Methods to simplify our thinking
There are various ways to solve a business change. Checklists are drawn up to eliminate the barrier of uncertainty, so that everything is ready. Then one asks the question: ‘Have we done everything we should have done? Is there anything else we need to do? Repetition helps to fortify certain ideas. Checklists help with this kind of repetition. Lists can also be written differently, recognising each step that needs to be taken. Using mind-maps can be a further help. Planning helps people to cope better with a change, to incorporate it into their daily routine: it is easier to remember to do a new task if it is part of an existing one, but how?
- By tracing current working patterns
- By finding a transition point, an activity that comes before the new one. Finding a transition point, an activity that comes before the new one and can act as an anchor point
- By linking the periodicity (frequency) of the starting task with your new task, then trying to find the frequency at the end point.
How to train resilience to change?
The questions a change management practitioner must ask are: how can we guide people through change? Can we reduce the resilience required?

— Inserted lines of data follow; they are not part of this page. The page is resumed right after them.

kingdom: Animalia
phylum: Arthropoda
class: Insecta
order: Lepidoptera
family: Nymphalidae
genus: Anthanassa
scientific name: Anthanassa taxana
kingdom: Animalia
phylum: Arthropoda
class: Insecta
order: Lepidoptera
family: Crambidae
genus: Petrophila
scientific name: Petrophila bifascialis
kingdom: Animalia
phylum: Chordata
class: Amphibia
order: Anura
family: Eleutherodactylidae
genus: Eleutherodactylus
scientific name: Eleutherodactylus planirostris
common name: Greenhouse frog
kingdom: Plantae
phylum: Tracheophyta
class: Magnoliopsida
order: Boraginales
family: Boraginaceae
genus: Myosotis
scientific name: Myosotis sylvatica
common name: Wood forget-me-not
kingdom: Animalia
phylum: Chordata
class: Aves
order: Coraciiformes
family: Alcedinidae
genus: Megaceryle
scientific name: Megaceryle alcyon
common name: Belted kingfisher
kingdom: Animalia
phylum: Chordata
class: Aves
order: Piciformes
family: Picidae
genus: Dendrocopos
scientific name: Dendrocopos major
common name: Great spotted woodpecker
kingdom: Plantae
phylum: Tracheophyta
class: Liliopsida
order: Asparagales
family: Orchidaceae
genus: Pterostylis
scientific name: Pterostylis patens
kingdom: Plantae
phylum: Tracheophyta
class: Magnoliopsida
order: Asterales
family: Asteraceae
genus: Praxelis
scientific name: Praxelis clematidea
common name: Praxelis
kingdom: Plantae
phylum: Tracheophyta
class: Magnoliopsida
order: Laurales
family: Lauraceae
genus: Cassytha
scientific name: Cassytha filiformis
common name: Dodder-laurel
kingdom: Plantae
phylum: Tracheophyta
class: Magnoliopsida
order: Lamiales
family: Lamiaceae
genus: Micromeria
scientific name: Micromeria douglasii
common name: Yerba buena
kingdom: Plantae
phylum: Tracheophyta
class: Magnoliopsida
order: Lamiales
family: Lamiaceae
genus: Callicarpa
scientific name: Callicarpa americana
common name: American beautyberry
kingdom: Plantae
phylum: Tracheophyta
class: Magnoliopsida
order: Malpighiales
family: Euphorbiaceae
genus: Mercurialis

Another way to develop resilience is to prepare oneself to become a true change agent. This is a broad field of knowledge and there are many ways and methods to work with change. The fundamental skill must be to influence colleagues in a positive way to persuade them to participate in such change. This can only happen if there is a basis of empathy in the group where such change is taking place. Ordering people to work differently will not achieve the objectives, because even if colleagues comply with your requests, they will not have accepted the approach and will try to return to their old ways of working at the first good opportunity.
Therefore, points of view must be understood and plans must be shared with everyone involved.
Mélanie Franklin, in her webinar Resilience Powers Change, suggests an empathic approach through: motivation, trust, empathy and influence.